EXERCISE AIM:
From the entries below, copy every line where the string "SQUARE" appears.

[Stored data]
------------------------

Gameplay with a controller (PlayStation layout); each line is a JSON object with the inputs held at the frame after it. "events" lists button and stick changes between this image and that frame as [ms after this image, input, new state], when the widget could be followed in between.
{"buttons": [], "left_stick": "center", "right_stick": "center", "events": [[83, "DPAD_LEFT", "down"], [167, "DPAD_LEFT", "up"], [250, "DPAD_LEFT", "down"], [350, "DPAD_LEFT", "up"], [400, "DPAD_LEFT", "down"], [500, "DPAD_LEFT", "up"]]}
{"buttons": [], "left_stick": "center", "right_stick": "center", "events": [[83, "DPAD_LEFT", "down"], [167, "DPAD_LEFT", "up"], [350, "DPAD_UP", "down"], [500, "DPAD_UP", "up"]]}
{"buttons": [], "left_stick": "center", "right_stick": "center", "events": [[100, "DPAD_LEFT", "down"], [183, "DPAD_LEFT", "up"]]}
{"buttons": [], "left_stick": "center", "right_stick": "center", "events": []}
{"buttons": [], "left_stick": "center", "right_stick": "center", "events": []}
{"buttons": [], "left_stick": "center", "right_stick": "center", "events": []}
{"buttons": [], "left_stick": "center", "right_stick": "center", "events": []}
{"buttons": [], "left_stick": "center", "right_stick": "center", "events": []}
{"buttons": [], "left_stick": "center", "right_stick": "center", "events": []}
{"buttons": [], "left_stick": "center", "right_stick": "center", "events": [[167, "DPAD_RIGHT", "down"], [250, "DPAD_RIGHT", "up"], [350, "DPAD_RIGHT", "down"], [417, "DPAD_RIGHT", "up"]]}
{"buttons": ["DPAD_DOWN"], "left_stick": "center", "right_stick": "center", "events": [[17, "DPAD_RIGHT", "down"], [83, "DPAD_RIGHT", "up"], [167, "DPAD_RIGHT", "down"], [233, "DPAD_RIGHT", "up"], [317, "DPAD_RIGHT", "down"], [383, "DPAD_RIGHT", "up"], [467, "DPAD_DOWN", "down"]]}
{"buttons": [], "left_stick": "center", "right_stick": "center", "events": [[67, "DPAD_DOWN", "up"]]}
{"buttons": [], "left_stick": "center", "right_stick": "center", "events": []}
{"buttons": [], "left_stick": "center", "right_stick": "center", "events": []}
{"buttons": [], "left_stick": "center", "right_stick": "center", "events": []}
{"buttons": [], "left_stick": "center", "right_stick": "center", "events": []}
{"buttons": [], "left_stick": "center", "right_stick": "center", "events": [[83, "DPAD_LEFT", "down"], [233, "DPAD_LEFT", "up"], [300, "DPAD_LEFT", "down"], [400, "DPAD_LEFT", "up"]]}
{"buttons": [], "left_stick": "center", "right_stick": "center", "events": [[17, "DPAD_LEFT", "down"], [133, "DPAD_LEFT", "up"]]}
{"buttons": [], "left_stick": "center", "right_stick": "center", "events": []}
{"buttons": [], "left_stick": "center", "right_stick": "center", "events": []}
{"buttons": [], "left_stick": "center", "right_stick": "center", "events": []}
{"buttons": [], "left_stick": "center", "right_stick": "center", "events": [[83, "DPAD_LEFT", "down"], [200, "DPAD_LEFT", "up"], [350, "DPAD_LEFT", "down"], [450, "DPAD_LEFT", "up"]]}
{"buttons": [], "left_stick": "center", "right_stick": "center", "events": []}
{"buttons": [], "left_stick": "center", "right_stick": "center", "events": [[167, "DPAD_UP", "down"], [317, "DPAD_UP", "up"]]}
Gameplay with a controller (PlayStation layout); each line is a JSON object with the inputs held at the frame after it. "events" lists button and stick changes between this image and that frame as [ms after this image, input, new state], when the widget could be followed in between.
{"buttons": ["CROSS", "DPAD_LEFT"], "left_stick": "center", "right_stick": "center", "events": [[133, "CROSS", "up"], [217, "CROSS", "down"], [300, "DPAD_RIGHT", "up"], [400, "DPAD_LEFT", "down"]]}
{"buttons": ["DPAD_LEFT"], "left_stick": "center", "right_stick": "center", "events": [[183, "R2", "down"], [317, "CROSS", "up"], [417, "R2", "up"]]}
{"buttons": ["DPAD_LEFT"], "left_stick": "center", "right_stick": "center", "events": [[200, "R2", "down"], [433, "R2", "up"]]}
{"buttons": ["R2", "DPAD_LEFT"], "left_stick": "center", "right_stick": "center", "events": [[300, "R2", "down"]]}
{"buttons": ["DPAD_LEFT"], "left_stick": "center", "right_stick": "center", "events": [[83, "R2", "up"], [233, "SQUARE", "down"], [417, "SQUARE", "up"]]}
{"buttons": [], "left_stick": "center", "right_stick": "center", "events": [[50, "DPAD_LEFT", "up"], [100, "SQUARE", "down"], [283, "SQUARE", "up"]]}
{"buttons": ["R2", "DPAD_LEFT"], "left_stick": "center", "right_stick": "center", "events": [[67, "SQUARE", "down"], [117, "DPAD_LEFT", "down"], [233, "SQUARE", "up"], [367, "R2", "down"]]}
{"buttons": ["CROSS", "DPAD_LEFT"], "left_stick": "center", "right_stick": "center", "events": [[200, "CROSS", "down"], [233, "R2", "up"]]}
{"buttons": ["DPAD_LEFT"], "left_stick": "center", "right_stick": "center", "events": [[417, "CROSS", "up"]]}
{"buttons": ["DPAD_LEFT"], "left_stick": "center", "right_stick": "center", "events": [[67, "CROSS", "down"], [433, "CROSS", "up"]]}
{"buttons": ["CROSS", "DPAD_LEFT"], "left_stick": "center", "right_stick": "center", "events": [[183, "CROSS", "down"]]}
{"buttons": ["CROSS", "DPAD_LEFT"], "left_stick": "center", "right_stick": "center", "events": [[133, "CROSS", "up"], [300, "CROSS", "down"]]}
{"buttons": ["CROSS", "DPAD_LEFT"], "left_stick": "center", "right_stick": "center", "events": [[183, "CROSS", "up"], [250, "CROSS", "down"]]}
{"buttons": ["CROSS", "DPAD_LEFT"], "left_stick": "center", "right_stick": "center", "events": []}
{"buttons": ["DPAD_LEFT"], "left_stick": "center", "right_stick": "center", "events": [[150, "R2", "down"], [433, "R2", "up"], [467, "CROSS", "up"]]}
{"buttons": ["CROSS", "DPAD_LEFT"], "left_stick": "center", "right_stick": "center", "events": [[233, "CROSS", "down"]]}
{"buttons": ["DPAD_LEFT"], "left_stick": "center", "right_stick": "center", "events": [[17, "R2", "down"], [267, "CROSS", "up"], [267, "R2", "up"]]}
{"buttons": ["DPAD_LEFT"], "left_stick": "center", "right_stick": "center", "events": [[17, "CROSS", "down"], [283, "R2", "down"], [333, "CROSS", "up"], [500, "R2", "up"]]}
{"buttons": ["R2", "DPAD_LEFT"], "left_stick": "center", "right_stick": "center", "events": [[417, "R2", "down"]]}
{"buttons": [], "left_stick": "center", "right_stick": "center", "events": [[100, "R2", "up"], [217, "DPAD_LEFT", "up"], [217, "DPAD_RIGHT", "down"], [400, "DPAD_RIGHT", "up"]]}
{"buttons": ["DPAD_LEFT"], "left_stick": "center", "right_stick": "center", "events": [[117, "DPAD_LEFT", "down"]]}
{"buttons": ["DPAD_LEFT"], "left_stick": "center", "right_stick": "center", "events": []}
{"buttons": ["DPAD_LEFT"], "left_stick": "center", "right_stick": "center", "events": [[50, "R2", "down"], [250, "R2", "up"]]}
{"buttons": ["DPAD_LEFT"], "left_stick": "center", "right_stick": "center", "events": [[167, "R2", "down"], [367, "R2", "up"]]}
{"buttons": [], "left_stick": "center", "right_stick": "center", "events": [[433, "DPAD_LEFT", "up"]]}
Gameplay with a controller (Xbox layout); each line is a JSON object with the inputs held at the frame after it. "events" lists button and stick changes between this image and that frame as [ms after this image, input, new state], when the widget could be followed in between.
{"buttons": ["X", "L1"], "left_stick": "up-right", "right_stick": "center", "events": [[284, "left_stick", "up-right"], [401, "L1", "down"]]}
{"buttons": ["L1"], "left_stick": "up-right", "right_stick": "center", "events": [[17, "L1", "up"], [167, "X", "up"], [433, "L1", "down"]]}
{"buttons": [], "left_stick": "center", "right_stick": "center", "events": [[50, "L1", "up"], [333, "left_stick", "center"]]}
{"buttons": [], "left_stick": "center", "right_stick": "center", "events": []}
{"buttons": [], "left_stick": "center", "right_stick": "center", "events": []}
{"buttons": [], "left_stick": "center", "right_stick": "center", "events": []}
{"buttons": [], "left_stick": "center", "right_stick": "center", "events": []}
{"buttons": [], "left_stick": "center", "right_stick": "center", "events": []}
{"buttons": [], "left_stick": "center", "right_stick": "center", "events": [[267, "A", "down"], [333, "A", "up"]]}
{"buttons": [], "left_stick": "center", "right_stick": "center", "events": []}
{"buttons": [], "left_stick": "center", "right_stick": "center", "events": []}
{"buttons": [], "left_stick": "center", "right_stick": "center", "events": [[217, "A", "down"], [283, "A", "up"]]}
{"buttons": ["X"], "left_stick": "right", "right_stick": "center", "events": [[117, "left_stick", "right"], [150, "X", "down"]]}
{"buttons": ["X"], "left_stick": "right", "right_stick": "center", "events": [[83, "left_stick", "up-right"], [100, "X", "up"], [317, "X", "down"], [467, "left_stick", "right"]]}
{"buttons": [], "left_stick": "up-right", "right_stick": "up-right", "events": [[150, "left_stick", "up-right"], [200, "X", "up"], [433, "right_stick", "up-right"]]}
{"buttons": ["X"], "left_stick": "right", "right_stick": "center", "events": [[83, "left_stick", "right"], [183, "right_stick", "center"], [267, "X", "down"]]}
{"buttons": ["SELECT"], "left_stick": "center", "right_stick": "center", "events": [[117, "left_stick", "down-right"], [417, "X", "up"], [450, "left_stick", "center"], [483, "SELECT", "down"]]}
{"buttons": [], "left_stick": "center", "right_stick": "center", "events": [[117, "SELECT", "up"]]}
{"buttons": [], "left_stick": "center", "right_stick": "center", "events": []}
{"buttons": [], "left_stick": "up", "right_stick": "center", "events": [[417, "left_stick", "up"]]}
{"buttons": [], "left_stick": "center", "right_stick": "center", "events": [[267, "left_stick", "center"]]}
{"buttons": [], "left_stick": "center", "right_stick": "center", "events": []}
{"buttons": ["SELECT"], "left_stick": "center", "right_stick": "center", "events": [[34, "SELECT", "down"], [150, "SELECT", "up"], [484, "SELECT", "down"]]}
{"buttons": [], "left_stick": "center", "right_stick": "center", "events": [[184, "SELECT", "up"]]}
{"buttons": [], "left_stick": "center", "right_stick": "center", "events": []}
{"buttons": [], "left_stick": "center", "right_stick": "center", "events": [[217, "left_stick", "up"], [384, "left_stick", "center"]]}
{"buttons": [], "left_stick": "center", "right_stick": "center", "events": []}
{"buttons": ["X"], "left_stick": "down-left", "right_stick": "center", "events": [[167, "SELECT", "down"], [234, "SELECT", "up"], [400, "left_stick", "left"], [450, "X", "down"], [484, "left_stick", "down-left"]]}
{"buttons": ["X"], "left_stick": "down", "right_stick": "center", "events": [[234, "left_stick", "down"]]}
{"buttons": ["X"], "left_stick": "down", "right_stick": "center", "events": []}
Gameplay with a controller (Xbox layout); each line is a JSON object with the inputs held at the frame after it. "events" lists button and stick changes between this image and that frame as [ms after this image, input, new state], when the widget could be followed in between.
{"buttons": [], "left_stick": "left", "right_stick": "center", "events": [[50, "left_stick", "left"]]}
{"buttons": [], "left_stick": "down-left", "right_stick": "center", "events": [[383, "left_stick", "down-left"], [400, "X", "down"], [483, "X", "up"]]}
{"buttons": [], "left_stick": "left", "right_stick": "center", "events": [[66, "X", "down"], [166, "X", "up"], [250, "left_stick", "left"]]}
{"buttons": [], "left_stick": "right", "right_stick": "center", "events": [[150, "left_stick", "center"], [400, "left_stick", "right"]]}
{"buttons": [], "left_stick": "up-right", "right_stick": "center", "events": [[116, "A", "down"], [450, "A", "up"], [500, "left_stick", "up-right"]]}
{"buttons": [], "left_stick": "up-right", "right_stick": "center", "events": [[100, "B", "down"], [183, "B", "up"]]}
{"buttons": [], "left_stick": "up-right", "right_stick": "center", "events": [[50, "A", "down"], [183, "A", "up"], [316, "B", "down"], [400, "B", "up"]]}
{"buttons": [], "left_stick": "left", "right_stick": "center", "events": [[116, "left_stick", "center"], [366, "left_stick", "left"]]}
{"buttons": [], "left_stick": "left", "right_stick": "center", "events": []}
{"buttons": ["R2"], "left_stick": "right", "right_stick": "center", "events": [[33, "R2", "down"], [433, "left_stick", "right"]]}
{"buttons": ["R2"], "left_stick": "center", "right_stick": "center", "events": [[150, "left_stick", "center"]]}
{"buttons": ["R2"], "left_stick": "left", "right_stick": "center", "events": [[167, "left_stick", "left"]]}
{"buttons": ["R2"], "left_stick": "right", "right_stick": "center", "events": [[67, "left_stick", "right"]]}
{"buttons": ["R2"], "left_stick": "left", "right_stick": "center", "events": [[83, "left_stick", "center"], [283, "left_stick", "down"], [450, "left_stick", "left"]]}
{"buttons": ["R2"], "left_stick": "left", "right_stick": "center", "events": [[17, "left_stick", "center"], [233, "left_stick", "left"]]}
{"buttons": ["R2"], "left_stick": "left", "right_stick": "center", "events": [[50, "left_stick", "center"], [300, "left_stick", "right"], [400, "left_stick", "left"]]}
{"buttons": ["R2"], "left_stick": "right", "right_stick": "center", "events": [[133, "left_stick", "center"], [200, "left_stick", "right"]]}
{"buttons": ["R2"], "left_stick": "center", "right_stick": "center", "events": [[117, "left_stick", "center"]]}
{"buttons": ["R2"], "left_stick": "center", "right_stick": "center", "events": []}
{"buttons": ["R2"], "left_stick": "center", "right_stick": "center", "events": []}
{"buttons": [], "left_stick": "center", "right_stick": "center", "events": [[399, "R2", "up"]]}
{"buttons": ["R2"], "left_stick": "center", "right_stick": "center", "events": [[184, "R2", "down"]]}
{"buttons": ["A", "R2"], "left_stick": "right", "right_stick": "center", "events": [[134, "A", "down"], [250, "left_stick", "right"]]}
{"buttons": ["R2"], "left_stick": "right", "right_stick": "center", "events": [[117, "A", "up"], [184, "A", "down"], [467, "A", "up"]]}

------------------------

FINISHED EXERCISE:
{"buttons": ["DPAD_LEFT"], "left_stick": "center", "right_stick": "center", "events": [[83, "R2", "up"], [233, "SQUARE", "down"], [417, "SQUARE", "up"]]}
{"buttons": [], "left_stick": "center", "right_stick": "center", "events": [[50, "DPAD_LEFT", "up"], [100, "SQUARE", "down"], [283, "SQUARE", "up"]]}
{"buttons": ["R2", "DPAD_LEFT"], "left_stick": "center", "right_stick": "center", "events": [[67, "SQUARE", "down"], [117, "DPAD_LEFT", "down"], [233, "SQUARE", "up"], [367, "R2", "down"]]}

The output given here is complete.